Naive semantic encoding of text chunks may lose exact term granularity during compression. For example, exact error codes are hard to retrieve, and naive embeddings may retrieve something about errors (but not the correct one). To mitigate this, we employ BM25, a modified TF-IDF function with a saturation term in our GraphRAG solution. We encode the chunks into semantic vectors and also index them through TF-IDF. Then at query time, we apply Reciprocal Rank Fusion (RRF) to combine the two retrievals and send them to the generator model.
We threw away retrieval precision and F1 and followed what other best practices papers look at: retrieval recall and answer metrics. Precision is arbitrary to hyperparameter k, so this is not so important for our study. According to Anthropic, the best amount of retrieval items to set is between 10 and 20.
Ed, an ML developer from ConfidentialMind, said, "We choose 10 because HotpotQA has a very low Q/D ratio of 2.0 (ratio of golden contexts to queries). We also increased the query size to 1000 because naive RAG is fast."
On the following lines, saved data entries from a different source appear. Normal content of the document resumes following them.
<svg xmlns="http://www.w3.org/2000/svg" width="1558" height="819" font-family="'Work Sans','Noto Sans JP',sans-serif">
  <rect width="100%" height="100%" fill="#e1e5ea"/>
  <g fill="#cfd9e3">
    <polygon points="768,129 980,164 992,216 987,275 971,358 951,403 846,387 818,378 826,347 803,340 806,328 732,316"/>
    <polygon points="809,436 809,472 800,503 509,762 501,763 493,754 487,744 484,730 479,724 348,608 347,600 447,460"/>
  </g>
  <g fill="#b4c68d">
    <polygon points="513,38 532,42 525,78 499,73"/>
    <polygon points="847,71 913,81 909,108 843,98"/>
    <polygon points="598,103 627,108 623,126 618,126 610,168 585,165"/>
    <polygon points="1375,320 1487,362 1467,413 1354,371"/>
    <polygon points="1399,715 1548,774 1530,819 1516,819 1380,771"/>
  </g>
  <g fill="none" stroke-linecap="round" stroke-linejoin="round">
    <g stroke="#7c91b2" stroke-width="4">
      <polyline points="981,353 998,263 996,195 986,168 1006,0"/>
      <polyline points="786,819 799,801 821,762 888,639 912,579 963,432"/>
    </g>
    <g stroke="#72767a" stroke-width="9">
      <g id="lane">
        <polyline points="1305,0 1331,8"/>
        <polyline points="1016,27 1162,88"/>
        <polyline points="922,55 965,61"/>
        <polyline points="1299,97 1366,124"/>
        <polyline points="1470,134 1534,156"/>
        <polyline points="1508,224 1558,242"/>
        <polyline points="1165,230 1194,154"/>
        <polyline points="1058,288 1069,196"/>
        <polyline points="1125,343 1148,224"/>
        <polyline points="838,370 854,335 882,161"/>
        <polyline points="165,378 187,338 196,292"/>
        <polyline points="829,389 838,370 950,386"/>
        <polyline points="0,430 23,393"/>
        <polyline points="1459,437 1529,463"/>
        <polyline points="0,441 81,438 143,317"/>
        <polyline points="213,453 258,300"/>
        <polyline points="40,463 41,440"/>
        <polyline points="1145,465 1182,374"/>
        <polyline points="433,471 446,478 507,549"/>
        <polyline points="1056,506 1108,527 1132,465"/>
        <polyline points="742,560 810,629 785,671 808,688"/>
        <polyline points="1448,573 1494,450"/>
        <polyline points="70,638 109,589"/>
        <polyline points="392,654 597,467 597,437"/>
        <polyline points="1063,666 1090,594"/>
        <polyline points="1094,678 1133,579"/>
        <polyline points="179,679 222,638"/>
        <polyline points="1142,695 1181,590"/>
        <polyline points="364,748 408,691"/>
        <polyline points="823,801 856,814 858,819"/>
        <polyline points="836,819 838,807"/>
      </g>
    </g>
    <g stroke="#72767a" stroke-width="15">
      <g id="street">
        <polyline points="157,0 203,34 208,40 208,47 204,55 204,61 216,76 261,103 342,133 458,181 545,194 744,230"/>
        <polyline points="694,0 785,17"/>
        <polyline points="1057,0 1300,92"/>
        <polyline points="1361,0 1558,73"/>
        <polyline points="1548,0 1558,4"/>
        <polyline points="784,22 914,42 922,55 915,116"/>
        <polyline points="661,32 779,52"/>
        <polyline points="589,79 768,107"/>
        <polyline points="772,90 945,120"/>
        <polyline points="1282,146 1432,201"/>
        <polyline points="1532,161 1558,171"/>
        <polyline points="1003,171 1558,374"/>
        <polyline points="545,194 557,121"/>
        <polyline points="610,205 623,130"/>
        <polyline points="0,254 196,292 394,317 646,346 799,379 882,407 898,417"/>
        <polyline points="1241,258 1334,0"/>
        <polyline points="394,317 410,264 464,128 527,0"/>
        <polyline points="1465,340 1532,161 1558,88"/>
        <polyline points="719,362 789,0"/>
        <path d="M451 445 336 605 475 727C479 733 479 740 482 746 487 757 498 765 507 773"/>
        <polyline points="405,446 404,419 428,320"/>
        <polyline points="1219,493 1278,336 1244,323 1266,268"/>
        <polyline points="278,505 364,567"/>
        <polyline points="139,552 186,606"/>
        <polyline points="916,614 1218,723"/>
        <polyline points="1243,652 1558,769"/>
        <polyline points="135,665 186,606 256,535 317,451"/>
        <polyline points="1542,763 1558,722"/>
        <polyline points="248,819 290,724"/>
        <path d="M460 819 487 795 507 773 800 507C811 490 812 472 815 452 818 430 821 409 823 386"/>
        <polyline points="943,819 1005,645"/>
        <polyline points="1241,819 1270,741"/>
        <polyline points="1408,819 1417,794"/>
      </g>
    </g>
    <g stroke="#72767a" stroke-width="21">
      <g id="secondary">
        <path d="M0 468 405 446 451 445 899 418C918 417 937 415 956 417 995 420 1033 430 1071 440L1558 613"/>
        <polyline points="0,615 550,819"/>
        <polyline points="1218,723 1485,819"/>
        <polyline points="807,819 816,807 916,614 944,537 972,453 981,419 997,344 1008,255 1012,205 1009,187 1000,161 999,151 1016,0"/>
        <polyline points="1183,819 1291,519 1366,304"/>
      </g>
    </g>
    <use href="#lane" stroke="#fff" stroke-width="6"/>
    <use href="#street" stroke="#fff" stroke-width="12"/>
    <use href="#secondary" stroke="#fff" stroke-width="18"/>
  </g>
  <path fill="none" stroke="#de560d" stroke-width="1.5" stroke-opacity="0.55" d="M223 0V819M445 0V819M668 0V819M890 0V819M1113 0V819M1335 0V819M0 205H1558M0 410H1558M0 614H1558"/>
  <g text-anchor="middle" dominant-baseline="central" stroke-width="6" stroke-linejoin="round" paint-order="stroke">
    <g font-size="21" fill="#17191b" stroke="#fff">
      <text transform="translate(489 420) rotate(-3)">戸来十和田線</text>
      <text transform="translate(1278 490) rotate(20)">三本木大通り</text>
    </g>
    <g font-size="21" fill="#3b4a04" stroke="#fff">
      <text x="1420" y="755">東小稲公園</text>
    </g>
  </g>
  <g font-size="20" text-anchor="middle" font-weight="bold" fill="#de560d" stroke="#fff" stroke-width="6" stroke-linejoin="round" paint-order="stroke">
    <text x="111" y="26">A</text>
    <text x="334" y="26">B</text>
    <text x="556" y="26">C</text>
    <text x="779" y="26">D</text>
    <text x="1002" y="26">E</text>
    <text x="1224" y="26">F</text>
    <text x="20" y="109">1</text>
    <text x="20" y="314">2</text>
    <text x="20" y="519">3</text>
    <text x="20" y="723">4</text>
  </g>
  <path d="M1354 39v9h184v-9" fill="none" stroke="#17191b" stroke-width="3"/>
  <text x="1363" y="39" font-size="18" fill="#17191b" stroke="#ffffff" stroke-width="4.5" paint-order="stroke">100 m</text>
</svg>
He further explained that in HotpotQA, BM25 is not expected to help as the dataset design is a large corpus with each question having exactly 2 documents (needle in a haystack). We therefore wanted to see performance not drop heavily in the hybrid BM 25 test.
The Result
As we predicted, there are no massive improvements, but please have a look at what happens when we combine BM25 with Re-ranker in our RAG pipeline.
Conclusion
BM25 is a ranking algorithm that can greatly increase the relevancy and accuracy of search and question-and-answering tools. It uses a ranking method that creates a relevancy score of documents based on user requests. So, it can retrieve information from databases and files. For example, it can search information about internal meetings, or match products with relevant products in the shopping card.
While Best Match 25 has many benefits, it is also worth understanding its challenge, which makes this tool unsuitable for all use cases. As a result, you need to combine it with other tools in a unique way to maximize its performance. For example, our team did so in our question-and-answer tool with the combination of other tools and features, making BM25 a powerful tool.